### Article
====

In its physical form, Genocyber is a gigantic humanoid monster, which the scientist calls a Vajra. (Note: Vajra is a Sanskrit word meaning both "thunderbolt" and "diamond". In Buddhism, the Vajra is the symbol of Vajrayana, one of the three major branches of Buddhism, and can imply the thunderbolt experience of Buddhist enlightenment or bodhi as well as indestructibility (diamonds are the hardest natural material known).) In addition to having almost unlimited strength and regenerative abilities, Genocyber also possesses incredible telekinetic and pyrokinetic powers.

After a search by the scientist and his masked henchmen for Elaine that kills dozens, Elaine is chased by cyborg agents of the Kuryu group, and the scientist is later arrested for going rogue and conducting his own research without the group's approval. During a battle where Diana wears a cybernetic suit of her own to try to catch her, Elaine supposedly dies, which leads to the cyborgs arresting the scientist and collecting Diana. However, Elaine (from within Diana) then uses her psychic power to merge with her and become Genocyber. In the ensuing battle, in which the scientist is killed, huge fires are started, and numerous buildings are heavily damaged, Genocyber also destroys the cyborg agents. The next morning, Elaine finds that her only friend, a young homeless boy called Rat, whom she met before she was captured, has died after falling from a construction site, likely having been dropped by Wakayama, one of the Kuryu cyborgs. Elaine becomes filled with anger and screams, turning into Genocyber, and initiating a massive explosion which completely destroys Hong Kong, leaving only a barren wasteland in its place.

====

### Task instructions
(1) Duplicate everything in the Genocyber summary from "In its physical" down to "and pyrokinetic powers.".
(2) Condense the paragraph of the Genocyber summary that begins "In its physical form" into a bulleted list that keeps its main facts.
(3) In the Genocyber summary, what is the name of the young homeless boy who is Elaine's only friend?

====

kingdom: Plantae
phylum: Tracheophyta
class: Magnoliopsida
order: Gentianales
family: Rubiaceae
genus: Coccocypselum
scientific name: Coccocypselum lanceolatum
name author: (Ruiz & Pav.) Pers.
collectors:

====

### Problem solutions
(1)
In its physical form, Genocyber is a gigantic humanoid monster, which the scientist calls a Vajra. (Note: Vajra is a Sanskrit word meaning both "thunderbolt" and "diamond". In Buddhism, the Vajra is the symbol of Vajrayana, one of the three major branches of Buddhism, and can imply the thunderbolt experience of Buddhist enlightenment or bodhi as well as indestructibility (diamonds are the hardest natural material known).) In addition to having almost unlimited strength and regenerative abilities, Genocyber also possesses incredible telekinetic and pyrokinetic powers.

(2)
- Genocyber's physical form is a gigantic humanoid monster, which the scientist calls a Vajra.
- "Vajra" is a Sanskrit word meaning both "thunderbolt" and "diamond."
- In Buddhism, the Vajra symbolizes Vajrayana, one of the three major branches. It can imply the thunderbolt experience of enlightenment (bodhi) and indestructibility.
- Genocyber has almost unlimited strength and regenerative abilities.
- It also has incredible telekinetic and pyrokinetic powers.

(3) Rat.